With news yesterday that operators and vendors are working to further integrate WiFi and cellular small cells, today's WiFi announcement comes courtesy of Microsoft, which has said that it is using DeviceScape's WiFi database to drive WiFI access point selection within Windows Phone 8.
The company has licensed the use of data from DeviceScape's Curated Virtual Network (CVN) so that WP 8 phones can locate WiFi acccess points based on availability and quality. DeviceScape said that it has 11 million access points mapped.
"By leveraging the Devicescape network of public hotspots, Microsoft can now pass along tremendous value to its Windows Phone 8 users enabling them to locate a nearby quality WiFi network. Windows Phone 8 users will now have an alternative way to manage their monthly data plan while maintaining the quality of service they are accustomed to from their mobile provider," said DeviceScape CEO Dave Fraser.
Making it easier to get on and off the best available wireless connection from a user point of view is a strategic issue for mobile operators with implications for network design, service provisioning and pricing. One other WiFI database provider, WeFi,has suggested that as WiFi aware devices predominantly use WiFi rather than cellular data, operators could even use that knowledge to play around with their data pricing.
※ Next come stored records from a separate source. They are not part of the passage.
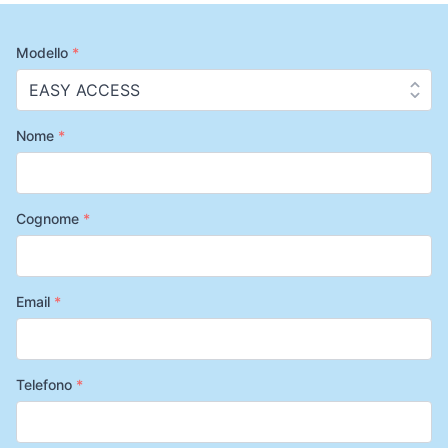
Modello
*
Nome
*
Cognome
*
Email
*
Telefono
*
There's a potential downside for mobile operators, though in WiFi management being native to a phone's OS - it puts network access selection in the hands of the user, or rather the device. Network operators are looking at deeper integration of WiFi and cellular networks with a view to being able to manage connectivity on behalf of their customers to provide the best experience. That includes using Next Generation Hotspot technology such as EAP-SIM authentication to allow users to sign on to access points without having to enter log-in details. It is also why some vendors are moving to offer ANDSF-compatible equipment, ready for when devices have ANDSF clients - ANDSF being a protocol that will enable clients to automatically detect and select which network to attach to and that attaches to operators' own policy platforms to enable that selection to be policy-driven, if necessary.
A phone that is dancing to the tune of its own network selection database, rather than that of an operator-installed client, may bypass the WiFi roaming agreements operators have made, or even an operators' own WiFi properties in favour of the "on-board" database, offering up the possibility of the major OS vendors providing their own free WiFi service to users. Nokia flirted with offering free WiFi as a service to its users, and rumours persist that both Microsoft and Google are investigating ways to provide WiFi as a service. For that to work, though, the WiFi database needs to be comprehensive, and the service provider needs to be able to offer competitive user experience and pricing (or lack of it).